Casi ocho meses después de la supresión del bus de la línea 41, de Transportes Metropolitanos de Barcelona (TMB), nadie de la empresa pública ni del Ayuntamiento han dado explicaciones a la plataforma Salvem El Bus 41. En una carta, a la que ha tenido acceso Metrópoli Abierta, los vecinos acusan al gobierno de Ada Colau de "tomarles el pelo" y de "dejadez y falta de respuestas".

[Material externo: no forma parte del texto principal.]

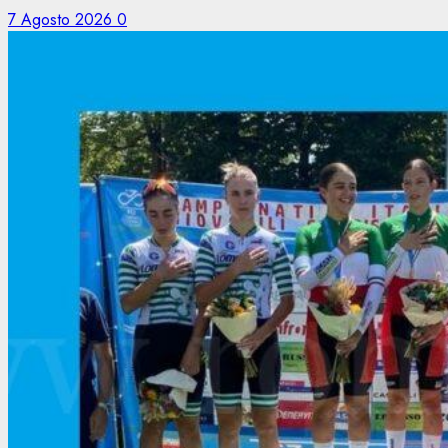
7 Agosto 2026
0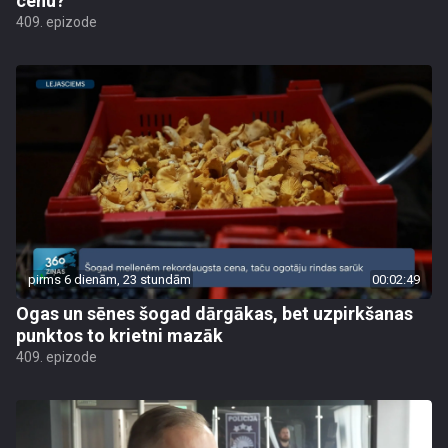
cenu?
409. epizode
pirms 6 dienām, 23 stundām
00:02:49
Ogas un sēnes šogad dārgākas, bet uzpirkšanas
punktos to krietni mazāk
409. epizode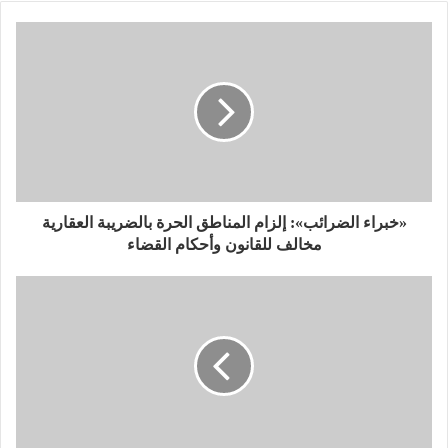
ي
ي
ت
س
ر
ب
و
ك
«خبراء الضرائب»: إلزام المناطق الحرة بالضريبة العقارية
مخالف للقانون وأحكام القضاء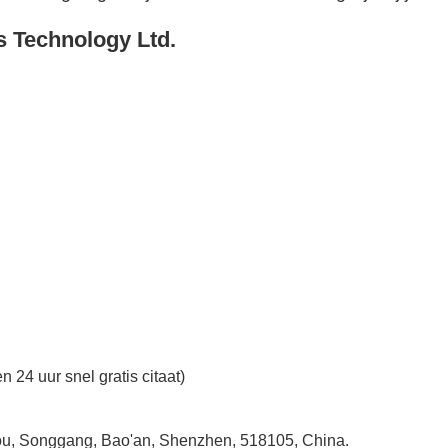
s Technology Ltd.
n 24 uur snel gratis citaat)
ntou, Songgang, Bao'an, Shenzhen, 518105, China.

La misiva, firmada por la plataforma independiente Salvem El Bus 41, recuerda a Colau y a la regidora de Movilidad y presidenta de TMB, Mercedes Vidal, que a finales de julio presentaron distintos planos con recorridos alternativos para el bus 41 sin que hasta ahora hayan obtenido respuesta. "Solo nos han dado largas", escribe el colectivo, que recuerda que durante estos meses las reuniones se han ido retrasando sin ninguna justificación y ahora les han propuesto el 20 de febrero.

UN BARRIO INDIGNADO

La plataforma, que dice representar a 6.000 vecinos, critica la actitud de TMB y del Ayuntamiento y opina que tener "un barrio indignado" no es la mejor manera para afrontar una campaña electoral. En la carta, los vecinos exigen una reunión con la regidora y presidenta de TMB "sin más retrasos ni excusas".

El bus 41 iba desde la plaza de Francesc Macià hasta la plaza de Catalunya. El servicio de TMB pasaba junto al CAP de Manso y el Hospital Sagrat Cor y era un bus muy utilizado por personas mayores, que ahora se ven obligadas a hacer transbordo. En distintas ocasiones, la plataforma ha criticado la pérdida de conectividad por parte de los vecinos de esta zona, también para llegar al centro.